Open jackevans43 opened 1 year ago
zhongnansu
commented
1 year ago @jackevans43 Thanks for submitting the issue. For the "detail of the logged in user", do you mean the user of Dashboards, or the user of datasource(the other OpenSearch cluster with basic auth)
seraphjiang
commented
1 year ago Thanks @jackevans43 for make the request. We love to hear more. I'm curious to know you current setup.
My current OpenSearch dashboards is connected to OpenSearch using proxy auth
What does proxy auth mean. what auth has been pass through in this case?.
Do the OpenSearch Dashboards and OpenSearch use Basic Auth ? you are looking for pass through the same user credential from Logged in OpenSearch Dashboards to OpenSearch?
jackevans43
commented
1 year ago Hey @zhongnansu @seraphjiang thanks for your quick replies!
Yes, I'd like the user of Dashboards to be passed through to the data source (OpenSearch) - ie. when following the quickstart Dashboards will require the username admin and password admin - these are the basic auth credentials that are normally passed through to OpenSearch when querying data, so it knows who logged in to Dashboards, so therefore what security roles to apply and the username for auditing.
Dashboards supports multiple other ways to authenticate the user, including proxy and JWT - both of these configure headers received by Dashboards, that should be transparently forwarded to OpenSearch.
zengyan-amazon
commented
1 year ago Hi @jackevans43 Thanks for this information! I think I understand your requirement here. When OSD multi-datasource feature needs to make a request to a data source, it uses the auth type based on the data source configuration, however, it ignores all other HTTP headers from the user request, such as the proxy headers you mentioned in this issue.
So I think there could be a few ways to solve this problem, for example adding a new auth type for data source, which allows user to specify one or a group of HTTP headers to pass to data sources as its auth info. Or in the data source client, we may need to support the asScoped function like OSD OpenSearch service, so that the headers configured in the requestHeadersWhitelist can be passed to data sources.
Meanwhile, can you help to elaborate more about your setup, specifically my questions are:
browser -> proxy -> Dashboards -> OpenSearch 1, and you have another OpenSearch 2 using basic auth and not behind your proxy?This information can help us to understand your use case better and choose which resolution option better fits your use case.
jackevans43
commented
1 year ago Hi @zengyan-amazon, no problem! Maybe there needs to be an additional authentication option in the multi-datasource feature to use whatever is configured by opensearch_security.auth.type to access the data source?

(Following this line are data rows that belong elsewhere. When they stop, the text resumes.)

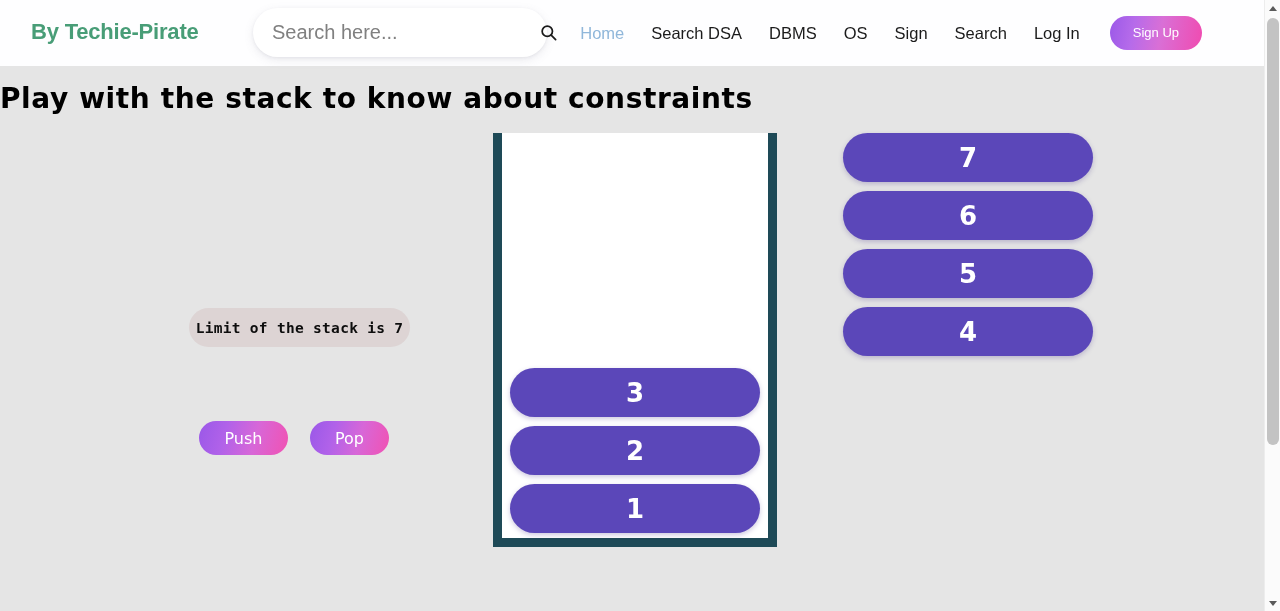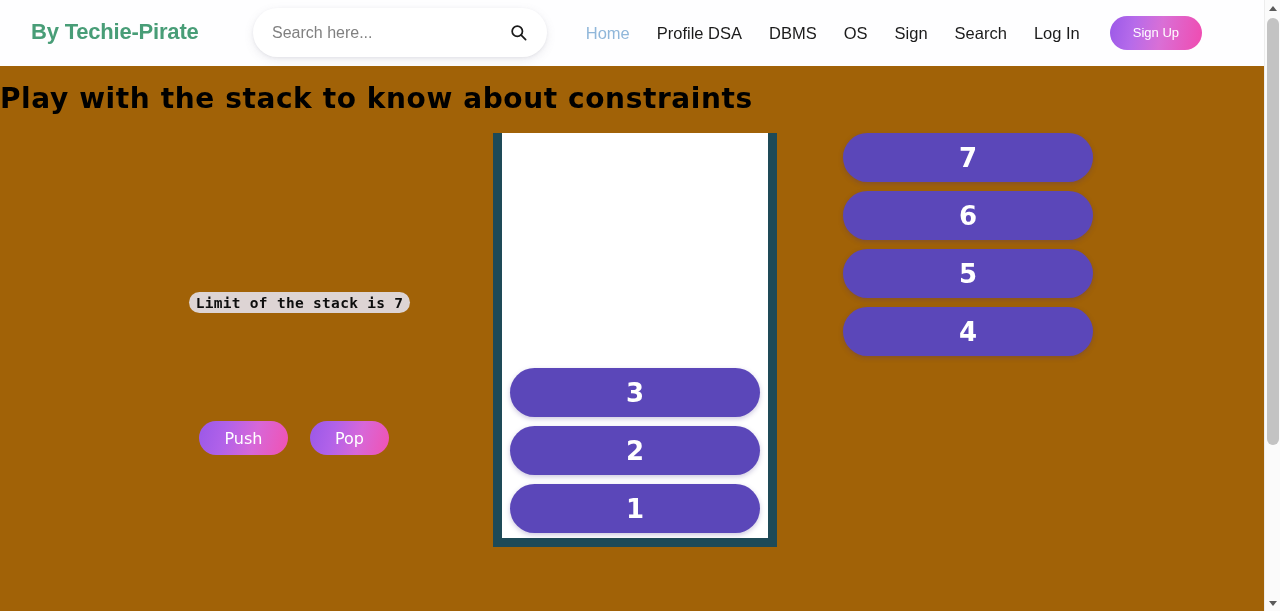"By Techie-Pirate" #page { background: #a16207 -> #e5e5e5 }
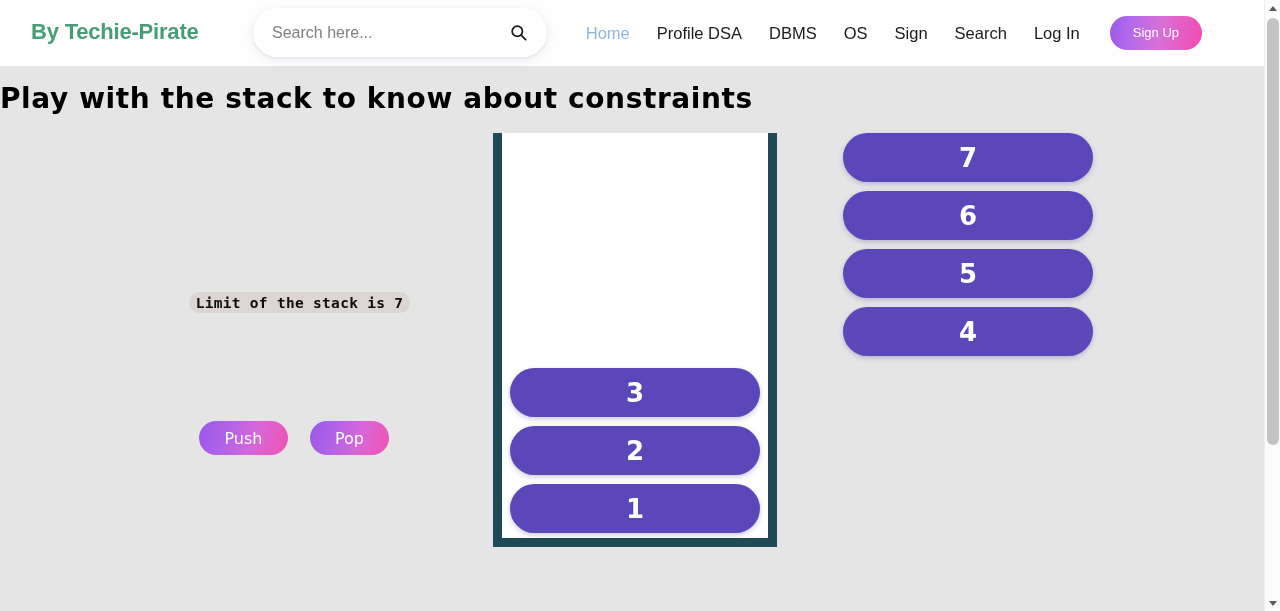"Search here..." .search-input { font-size: 16px -> 20px }
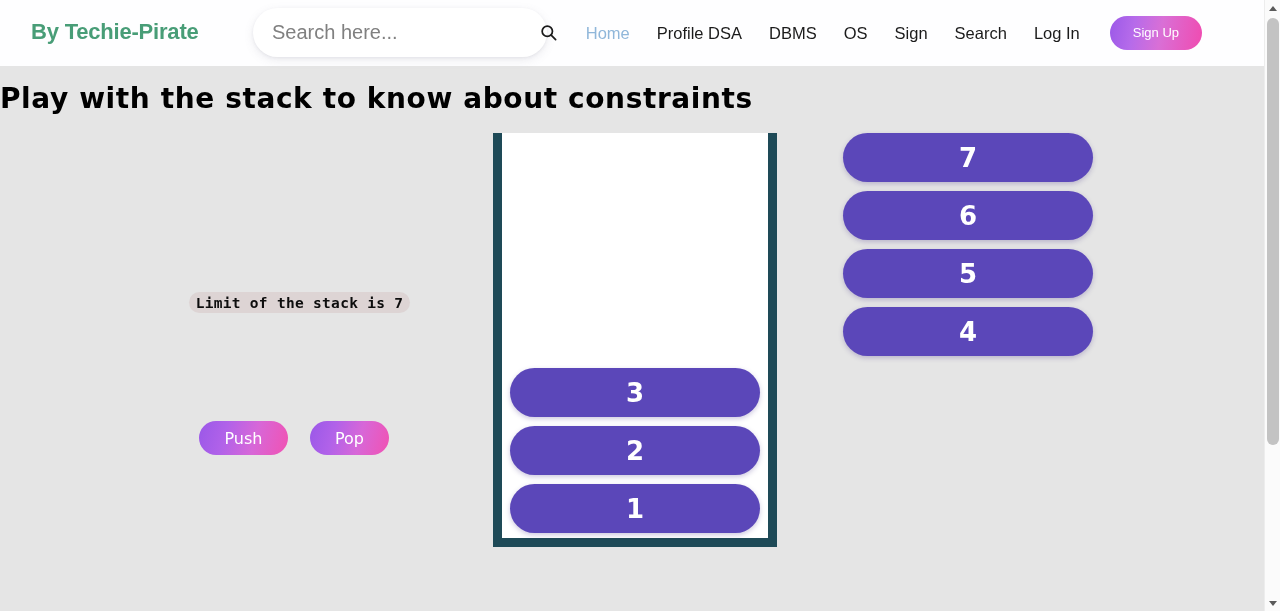"Profile DSA" a.nav-link { text: Profile -> Search }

I'm currently using proxy auth:
public network | private network
|
browser -> proxy -> dashboards -> opensearch 1 (proxy auth)
| |
| +--> opensearch 2 (proxy auth)As opensearch 1 is configured as opensearch.hosts it's also used to store the .opensearch_dashboards index which Dashboards uses its own credentials for (but passes through the proxy headers for all user queries).
I'd like the ability to use whatever authentication method is configured in Dashboards opensearch_security.auth.type for data sources - for me this is currently proxy auth, but others might need basic auth, SAML, OIDC etc.
zengyan-amazon
commented
1 year ago Hi @jackevans43 Thank you for sharing your setup!
Based on what you described, I think it makes sense to add another auth type for data source connections, which relays whatever auth info sent from browser to OSD, to the backend OpenSearch data sources.
Please note that in order to make passing through the auth info to work with data sources, the opensearch1 and opensearch2 should have the same authN configurations, which means, in case of basicauth, the same username and password should exist in both opensearch1 and opensearch2 internal user database; and in case of OIDC , they should be configured as the same application in the IdP, means it shares the same client/secret in case of OIDC, and the same SAML metadata with the same 'signingKey' in the case of SAML
My current OpenSearch dashboards is connected to OpenSearch using proxy auth. I also have another instance using basic auth. This allows me to have per user security controls and auditing.
I'd like to add another OpenSearch cluster, using the multiple datasource feature, however the details of the logged in user are not passed to OpenSearch, so it cannot have per user security controls, and the audit logs are unable to record the user performing the searches.
Describe the solution you'd like
Like the traditional OpenSearch backend, support passing through details of the authenticated user, via proxy or basic auth etc, to an OpenSearch connected via the multiple datasource feature.